= Extracted data =

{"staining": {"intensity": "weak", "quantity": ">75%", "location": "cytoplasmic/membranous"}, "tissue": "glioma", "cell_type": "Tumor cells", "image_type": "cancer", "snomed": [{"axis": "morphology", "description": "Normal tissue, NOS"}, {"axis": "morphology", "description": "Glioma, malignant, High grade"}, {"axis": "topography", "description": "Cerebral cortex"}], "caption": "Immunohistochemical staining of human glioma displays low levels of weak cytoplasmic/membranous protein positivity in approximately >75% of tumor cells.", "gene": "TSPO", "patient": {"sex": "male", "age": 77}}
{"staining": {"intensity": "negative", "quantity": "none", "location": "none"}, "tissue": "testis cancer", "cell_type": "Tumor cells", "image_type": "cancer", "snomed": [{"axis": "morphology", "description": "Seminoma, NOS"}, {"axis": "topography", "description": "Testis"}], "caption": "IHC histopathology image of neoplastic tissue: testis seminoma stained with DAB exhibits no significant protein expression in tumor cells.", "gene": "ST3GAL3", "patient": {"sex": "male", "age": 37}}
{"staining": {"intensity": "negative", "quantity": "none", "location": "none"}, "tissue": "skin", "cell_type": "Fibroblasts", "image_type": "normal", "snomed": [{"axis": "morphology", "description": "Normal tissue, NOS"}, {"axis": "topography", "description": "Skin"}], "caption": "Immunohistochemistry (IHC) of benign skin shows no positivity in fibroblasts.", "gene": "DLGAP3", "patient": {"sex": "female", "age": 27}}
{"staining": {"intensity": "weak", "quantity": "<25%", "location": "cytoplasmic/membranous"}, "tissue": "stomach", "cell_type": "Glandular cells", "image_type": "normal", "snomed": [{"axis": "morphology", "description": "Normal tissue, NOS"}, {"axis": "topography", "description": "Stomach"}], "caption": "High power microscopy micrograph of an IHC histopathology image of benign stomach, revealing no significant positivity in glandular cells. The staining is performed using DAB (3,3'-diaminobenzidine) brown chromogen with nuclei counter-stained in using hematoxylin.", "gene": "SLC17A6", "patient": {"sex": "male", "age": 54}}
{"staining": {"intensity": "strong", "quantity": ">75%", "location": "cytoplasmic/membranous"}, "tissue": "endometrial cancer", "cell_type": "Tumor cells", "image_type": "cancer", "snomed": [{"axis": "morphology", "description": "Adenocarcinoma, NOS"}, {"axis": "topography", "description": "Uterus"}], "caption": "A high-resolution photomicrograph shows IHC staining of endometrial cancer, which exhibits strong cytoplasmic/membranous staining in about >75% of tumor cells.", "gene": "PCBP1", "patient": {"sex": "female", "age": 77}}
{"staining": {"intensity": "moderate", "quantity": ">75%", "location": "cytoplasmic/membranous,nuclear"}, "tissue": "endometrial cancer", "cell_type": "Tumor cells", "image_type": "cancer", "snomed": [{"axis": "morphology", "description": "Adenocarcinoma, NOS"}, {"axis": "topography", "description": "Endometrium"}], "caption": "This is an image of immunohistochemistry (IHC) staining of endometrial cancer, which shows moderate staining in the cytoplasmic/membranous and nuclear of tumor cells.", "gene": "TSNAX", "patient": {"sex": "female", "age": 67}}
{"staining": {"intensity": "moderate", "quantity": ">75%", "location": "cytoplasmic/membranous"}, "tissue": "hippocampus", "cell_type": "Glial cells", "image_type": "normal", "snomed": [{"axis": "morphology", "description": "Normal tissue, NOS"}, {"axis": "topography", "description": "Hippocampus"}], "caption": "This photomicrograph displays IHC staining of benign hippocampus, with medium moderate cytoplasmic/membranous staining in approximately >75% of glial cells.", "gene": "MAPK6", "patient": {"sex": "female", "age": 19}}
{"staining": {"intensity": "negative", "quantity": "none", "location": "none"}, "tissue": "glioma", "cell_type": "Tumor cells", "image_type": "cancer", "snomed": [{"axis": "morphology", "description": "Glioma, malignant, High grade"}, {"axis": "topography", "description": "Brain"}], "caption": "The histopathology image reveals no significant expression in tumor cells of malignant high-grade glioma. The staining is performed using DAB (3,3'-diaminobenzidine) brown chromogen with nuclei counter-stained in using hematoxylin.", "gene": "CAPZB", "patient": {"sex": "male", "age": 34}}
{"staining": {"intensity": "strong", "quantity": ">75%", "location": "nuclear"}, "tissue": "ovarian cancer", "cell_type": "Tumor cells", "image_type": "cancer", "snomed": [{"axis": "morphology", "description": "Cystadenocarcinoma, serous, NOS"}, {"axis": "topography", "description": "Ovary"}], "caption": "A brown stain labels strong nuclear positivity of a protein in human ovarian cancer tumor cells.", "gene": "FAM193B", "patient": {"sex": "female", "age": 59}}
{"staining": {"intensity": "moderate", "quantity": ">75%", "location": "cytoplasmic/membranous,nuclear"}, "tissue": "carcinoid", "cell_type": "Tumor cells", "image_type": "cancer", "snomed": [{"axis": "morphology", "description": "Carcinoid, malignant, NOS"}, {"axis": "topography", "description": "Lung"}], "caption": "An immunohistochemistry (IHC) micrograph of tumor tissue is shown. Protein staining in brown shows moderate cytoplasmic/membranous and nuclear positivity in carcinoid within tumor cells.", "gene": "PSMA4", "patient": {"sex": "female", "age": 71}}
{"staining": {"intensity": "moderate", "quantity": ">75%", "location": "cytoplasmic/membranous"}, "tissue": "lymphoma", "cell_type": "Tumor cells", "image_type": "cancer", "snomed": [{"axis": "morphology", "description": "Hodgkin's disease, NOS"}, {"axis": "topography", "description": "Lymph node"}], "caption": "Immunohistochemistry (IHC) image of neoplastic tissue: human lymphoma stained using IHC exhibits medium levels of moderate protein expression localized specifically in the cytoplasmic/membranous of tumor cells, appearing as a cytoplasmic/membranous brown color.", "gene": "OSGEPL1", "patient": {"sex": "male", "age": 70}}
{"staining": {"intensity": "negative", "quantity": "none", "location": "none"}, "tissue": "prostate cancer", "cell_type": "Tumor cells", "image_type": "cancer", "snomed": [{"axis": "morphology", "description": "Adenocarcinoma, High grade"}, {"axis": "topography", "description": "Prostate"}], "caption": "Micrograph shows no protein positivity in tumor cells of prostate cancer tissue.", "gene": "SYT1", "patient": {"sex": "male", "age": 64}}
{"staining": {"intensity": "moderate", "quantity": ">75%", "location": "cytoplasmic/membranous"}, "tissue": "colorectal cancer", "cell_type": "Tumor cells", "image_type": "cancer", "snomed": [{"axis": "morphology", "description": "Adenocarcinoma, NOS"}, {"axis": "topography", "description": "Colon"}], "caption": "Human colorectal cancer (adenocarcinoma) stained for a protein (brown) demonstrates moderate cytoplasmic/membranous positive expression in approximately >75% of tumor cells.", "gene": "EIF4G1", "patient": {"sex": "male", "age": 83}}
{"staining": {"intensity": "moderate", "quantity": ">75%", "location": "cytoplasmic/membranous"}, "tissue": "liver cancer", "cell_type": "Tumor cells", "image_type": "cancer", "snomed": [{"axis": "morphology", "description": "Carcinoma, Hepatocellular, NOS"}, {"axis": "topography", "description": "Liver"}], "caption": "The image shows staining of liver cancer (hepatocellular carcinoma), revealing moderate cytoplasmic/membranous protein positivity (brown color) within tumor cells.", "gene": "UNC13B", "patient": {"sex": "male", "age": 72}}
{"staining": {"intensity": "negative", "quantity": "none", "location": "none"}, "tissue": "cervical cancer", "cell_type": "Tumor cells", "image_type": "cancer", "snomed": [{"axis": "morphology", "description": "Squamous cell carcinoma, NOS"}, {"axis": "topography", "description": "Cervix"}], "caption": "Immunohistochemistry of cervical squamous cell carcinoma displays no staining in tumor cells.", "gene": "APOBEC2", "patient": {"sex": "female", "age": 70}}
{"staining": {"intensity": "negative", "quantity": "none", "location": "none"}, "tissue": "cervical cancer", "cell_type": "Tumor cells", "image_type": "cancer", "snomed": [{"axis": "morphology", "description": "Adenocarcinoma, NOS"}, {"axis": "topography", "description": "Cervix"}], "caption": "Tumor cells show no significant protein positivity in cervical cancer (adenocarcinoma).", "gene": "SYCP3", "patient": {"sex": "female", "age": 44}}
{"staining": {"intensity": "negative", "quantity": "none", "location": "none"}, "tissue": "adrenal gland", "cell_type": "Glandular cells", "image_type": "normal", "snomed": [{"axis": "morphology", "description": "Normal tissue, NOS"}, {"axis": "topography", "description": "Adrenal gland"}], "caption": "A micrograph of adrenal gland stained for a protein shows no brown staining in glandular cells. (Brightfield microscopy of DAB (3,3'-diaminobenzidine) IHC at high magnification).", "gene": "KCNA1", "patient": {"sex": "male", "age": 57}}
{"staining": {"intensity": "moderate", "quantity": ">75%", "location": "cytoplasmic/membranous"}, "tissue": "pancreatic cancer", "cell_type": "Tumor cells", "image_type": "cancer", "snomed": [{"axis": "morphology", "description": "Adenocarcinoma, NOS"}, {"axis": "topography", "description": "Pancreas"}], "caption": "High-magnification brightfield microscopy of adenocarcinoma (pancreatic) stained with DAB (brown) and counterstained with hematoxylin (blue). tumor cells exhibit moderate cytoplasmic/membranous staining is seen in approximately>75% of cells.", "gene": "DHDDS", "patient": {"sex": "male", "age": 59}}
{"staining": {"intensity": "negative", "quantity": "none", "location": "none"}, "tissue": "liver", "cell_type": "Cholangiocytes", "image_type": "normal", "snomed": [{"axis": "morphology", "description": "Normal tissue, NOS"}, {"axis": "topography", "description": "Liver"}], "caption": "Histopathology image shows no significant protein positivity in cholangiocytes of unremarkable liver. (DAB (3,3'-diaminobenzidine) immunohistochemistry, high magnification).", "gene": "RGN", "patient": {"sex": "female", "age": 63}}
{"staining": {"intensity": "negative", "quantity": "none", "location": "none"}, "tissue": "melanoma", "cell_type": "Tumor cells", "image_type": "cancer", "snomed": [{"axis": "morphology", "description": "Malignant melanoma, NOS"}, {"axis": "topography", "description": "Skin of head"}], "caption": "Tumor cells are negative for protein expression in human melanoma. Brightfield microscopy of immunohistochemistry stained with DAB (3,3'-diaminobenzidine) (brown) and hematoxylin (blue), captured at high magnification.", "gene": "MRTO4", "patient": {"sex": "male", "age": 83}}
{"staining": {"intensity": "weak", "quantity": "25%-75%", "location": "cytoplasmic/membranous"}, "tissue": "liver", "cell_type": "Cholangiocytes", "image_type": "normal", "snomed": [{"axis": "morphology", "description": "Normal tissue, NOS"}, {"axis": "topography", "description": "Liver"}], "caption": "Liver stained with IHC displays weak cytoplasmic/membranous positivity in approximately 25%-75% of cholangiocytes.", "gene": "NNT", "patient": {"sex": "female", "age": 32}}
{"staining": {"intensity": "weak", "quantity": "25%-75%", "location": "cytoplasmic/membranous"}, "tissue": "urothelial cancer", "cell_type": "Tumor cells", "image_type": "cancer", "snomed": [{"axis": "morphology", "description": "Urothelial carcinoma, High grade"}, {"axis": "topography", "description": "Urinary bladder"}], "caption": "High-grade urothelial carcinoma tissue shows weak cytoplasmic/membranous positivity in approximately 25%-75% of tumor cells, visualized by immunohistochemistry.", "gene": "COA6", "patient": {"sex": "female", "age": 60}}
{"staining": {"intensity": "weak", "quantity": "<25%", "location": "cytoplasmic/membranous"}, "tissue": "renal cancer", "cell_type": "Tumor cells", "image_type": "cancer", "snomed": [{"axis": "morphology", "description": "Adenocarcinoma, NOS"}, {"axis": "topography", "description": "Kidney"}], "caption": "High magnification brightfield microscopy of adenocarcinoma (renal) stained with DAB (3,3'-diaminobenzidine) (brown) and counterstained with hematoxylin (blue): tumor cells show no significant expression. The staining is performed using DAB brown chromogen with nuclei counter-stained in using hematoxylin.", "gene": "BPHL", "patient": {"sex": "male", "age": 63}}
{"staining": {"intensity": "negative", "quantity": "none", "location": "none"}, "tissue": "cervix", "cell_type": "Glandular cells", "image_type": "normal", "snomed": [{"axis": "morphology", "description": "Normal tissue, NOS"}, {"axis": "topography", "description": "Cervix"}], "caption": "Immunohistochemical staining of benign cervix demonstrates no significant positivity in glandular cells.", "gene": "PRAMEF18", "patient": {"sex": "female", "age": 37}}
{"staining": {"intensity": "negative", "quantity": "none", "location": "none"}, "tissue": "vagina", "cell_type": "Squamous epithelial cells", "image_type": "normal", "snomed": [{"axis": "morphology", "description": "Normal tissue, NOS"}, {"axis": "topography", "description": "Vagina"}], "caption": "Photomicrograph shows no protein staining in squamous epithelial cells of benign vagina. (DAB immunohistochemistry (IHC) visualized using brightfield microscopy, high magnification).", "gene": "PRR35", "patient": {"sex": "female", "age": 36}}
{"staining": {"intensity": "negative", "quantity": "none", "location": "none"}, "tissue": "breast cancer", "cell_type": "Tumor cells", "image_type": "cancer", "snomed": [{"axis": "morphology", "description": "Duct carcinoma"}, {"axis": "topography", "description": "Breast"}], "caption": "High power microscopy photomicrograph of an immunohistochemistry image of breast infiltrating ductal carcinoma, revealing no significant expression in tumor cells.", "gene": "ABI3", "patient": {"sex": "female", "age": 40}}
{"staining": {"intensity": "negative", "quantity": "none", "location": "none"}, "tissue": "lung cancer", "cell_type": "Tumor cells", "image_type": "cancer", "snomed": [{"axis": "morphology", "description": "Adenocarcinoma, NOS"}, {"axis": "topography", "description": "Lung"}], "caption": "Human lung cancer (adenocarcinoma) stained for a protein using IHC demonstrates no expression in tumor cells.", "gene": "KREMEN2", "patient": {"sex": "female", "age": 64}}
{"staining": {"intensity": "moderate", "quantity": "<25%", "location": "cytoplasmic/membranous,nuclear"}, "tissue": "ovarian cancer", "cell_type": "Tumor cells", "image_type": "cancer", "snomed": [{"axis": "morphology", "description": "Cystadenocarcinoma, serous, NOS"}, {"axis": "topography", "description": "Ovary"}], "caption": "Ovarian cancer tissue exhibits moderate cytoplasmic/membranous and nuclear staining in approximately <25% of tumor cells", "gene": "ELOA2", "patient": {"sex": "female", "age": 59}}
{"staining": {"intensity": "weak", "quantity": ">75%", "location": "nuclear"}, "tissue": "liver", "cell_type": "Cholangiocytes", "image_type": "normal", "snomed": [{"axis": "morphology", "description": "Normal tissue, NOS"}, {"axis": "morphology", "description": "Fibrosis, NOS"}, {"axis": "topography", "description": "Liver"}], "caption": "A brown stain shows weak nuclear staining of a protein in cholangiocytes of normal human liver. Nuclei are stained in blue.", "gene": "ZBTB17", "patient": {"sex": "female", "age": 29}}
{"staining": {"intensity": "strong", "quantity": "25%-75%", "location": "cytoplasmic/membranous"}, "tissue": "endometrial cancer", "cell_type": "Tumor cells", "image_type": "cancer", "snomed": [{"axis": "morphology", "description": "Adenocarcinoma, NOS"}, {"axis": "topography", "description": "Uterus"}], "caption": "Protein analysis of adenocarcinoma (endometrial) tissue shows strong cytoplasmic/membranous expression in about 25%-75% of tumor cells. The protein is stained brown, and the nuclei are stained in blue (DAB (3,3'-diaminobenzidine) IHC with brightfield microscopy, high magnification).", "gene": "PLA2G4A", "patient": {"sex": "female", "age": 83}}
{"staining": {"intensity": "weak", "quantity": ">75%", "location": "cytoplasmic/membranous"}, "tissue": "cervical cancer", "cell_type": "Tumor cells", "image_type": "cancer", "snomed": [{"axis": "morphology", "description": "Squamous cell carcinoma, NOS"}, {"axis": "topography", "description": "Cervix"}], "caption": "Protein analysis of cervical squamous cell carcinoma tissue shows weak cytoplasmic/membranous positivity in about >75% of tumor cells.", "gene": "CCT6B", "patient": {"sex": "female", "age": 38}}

= What is required =
Look through the data above and return exactly the lines from the one that contains "brown stain labels" to the one that contains "immunohistochemistry (IHC) micrograph", inclusive, with nothing else.

= Answer space =
{"staining": {"intensity": "strong", "quantity": ">75%", "location": "nuclear"}, "tissue": "ovarian cancer", "cell_type": "Tumor cells", "image_type": "cancer", "snomed": [{"axis": "morphology", "description": "Cystadenocarcinoma, serous, NOS"}, {"axis": "topography", "description": "Ovary"}], "caption": "A brown stain labels strong nuclear positivity of a protein in human ovarian cancer tumor cells.", "gene": "FAM193B", "patient": {"sex": "female", "age": 59}}
{"staining": {"intensity": "moderate", "quantity": ">75%", "location": "cytoplasmic/membranous,nuclear"}, "tissue": "carcinoid", "cell_type": "Tumor cells", "image_type": "cancer", "snomed": [{"axis": "morphology", "description": "Carcinoid, malignant, NOS"}, {"axis": "topography", "description": "Lung"}], "caption": "An immunohistochemistry (IHC) micrograph of tumor tissue is shown. Protein staining in brown shows moderate cytoplasmic/membranous and nuclear positivity in carcinoid within tumor cells.", "gene": "PSMA4", "patient": {"sex": "female", "age": 71}}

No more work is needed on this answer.